***** Raw records *****

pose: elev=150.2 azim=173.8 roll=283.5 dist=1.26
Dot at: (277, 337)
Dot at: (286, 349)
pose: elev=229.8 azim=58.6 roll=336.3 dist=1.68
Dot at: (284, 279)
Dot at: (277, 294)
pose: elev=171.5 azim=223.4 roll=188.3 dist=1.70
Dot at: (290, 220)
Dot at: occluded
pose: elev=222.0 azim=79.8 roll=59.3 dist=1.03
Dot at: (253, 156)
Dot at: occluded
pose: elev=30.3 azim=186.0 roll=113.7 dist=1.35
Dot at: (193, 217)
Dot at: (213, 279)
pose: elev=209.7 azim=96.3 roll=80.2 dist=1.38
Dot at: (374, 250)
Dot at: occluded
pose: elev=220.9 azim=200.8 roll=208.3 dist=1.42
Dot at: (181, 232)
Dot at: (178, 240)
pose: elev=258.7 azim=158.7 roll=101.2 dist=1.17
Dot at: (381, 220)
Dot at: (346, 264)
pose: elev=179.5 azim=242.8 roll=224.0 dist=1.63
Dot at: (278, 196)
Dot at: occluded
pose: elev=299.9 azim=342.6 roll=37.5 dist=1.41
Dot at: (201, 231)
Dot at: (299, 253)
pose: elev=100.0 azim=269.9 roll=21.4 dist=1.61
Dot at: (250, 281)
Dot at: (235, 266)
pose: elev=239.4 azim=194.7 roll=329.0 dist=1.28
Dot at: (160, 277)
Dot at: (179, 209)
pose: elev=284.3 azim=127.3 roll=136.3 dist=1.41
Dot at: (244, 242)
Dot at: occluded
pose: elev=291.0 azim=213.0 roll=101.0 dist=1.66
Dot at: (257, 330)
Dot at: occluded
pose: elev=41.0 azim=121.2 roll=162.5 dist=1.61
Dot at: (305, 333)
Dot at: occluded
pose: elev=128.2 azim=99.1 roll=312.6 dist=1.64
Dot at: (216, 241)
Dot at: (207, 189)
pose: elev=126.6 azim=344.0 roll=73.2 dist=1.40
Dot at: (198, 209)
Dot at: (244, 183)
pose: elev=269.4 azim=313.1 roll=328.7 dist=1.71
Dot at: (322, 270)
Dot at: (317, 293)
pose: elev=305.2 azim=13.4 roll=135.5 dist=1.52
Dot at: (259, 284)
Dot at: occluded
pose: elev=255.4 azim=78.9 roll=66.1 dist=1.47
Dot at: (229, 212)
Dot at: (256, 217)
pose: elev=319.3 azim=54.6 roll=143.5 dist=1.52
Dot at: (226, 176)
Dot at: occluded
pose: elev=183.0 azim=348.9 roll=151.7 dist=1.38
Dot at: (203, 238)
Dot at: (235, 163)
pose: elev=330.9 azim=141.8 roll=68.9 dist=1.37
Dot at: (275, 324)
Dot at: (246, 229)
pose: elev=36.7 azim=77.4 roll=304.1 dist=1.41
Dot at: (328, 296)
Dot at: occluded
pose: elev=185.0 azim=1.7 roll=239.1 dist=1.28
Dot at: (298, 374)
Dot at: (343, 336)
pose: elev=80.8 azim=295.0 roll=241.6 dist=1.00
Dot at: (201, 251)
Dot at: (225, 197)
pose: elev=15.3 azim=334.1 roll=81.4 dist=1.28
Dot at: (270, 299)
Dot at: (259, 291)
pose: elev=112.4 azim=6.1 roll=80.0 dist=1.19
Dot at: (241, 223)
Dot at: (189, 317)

*****

_Required task:_
Lay out all of the records above as a numbered list, one line per item, and drop any blank lines.

_In response:_
1. pose: elev=150.2 azim=173.8 roll=283.5 dist=1.26
2. Dot at: (277, 337)
3. Dot at: (286, 349)
4. pose: elev=229.8 azim=58.6 roll=336.3 dist=1.68
5. Dot at: (284, 279)
6. Dot at: (277, 294)
7. pose: elev=171.5 azim=223.4 roll=188.3 dist=1.70
8. Dot at: (290, 220)
9. Dot at: occluded
10. pose: elev=222.0 azim=79.8 roll=59.3 dist=1.03
11. Dot at: (253, 156)
12. Dot at: occluded
13. pose: elev=30.3 azim=186.0 roll=113.7 dist=1.35
14. Dot at: (193, 217)
15. Dot at: (213, 279)
16. pose: elev=209.7 azim=96.3 roll=80.2 dist=1.38
17. Dot at: (374, 250)
18. Dot at: occluded
19. pose: elev=220.9 azim=200.8 roll=208.3 dist=1.42
20. Dot at: (181, 232)
21. Dot at: (178, 240)
22. pose: elev=258.7 azim=158.7 roll=101.2 dist=1.17
23. Dot at: (381, 220)
24. Dot at: (346, 264)
25. pose: elev=179.5 azim=242.8 roll=224.0 dist=1.63
26. Dot at: (278, 196)
27. Dot at: occluded
28. pose: elev=299.9 azim=342.6 roll=37.5 dist=1.41
29. Dot at: (201, 231)
30. Dot at: (299, 253)
31. pose: elev=100.0 azim=269.9 roll=21.4 dist=1.61
32. Dot at: (250, 281)
33. Dot at: (235, 266)
34. pose: elev=239.4 azim=194.7 roll=329.0 dist=1.28
35. Dot at: (160, 277)
36. Dot at: (179, 209)
37. pose: elev=284.3 azim=127.3 roll=136.3 dist=1.41
38. Dot at: (244, 242)
39. Dot at: occluded
40. pose: elev=291.0 azim=213.0 roll=101.0 dist=1.66
41. Dot at: (257, 330)
42. Dot at: occluded
43. pose: elev=41.0 azim=121.2 roll=162.5 dist=1.61
44. Dot at: (305, 333)
45. Dot at: occluded
46. pose: elev=128.2 azim=99.1 roll=312.6 dist=1.64
47. Dot at: (216, 241)
48. Dot at: (207, 189)
49. pose: elev=126.6 azim=344.0 roll=73.2 dist=1.40
50. Dot at: (198, 209)
51. Dot at: (244, 183)
52. pose: elev=269.4 azim=313.1 roll=328.7 dist=1.71
53. Dot at: (322, 270)
54. Dot at: (317, 293)
55. pose: elev=305.2 azim=13.4 roll=135.5 dist=1.52
56. Dot at: (259, 284)
57. Dot at: occluded
58. pose: elev=255.4 azim=78.9 roll=66.1 dist=1.47
59. Dot at: (229, 212)
60. Dot at: (256, 217)
61. pose: elev=319.3 azim=54.6 roll=143.5 dist=1.52
62. Dot at: (226, 176)
63. Dot at: occluded
64. pose: elev=183.0 azim=348.9 roll=151.7 dist=1.38
65. Dot at: (203, 238)
66. Dot at: (235, 163)
67. pose: elev=330.9 azim=141.8 roll=68.9 dist=1.37
68. Dot at: (275, 324)
69. Dot at: (246, 229)
70. pose: elev=36.7 azim=77.4 roll=304.1 dist=1.41
71. Dot at: (328, 296)
72. Dot at: occluded
73. pose: elev=185.0 azim=1.7 roll=239.1 dist=1.28
74. Dot at: (298, 374)
75. Dot at: (343, 336)
76. pose: elev=80.8 azim=295.0 roll=241.6 dist=1.00
77. Dot at: (201, 251)
78. Dot at: (225, 197)
79. pose: elev=15.3 azim=334.1 roll=81.4 dist=1.28
80. Dot at: (270, 299)
81. Dot at: (259, 291)
82. pose: elev=112.4 azim=6.1 roll=80.0 dist=1.19
83. Dot at: (241, 223)
84. Dot at: (189, 317)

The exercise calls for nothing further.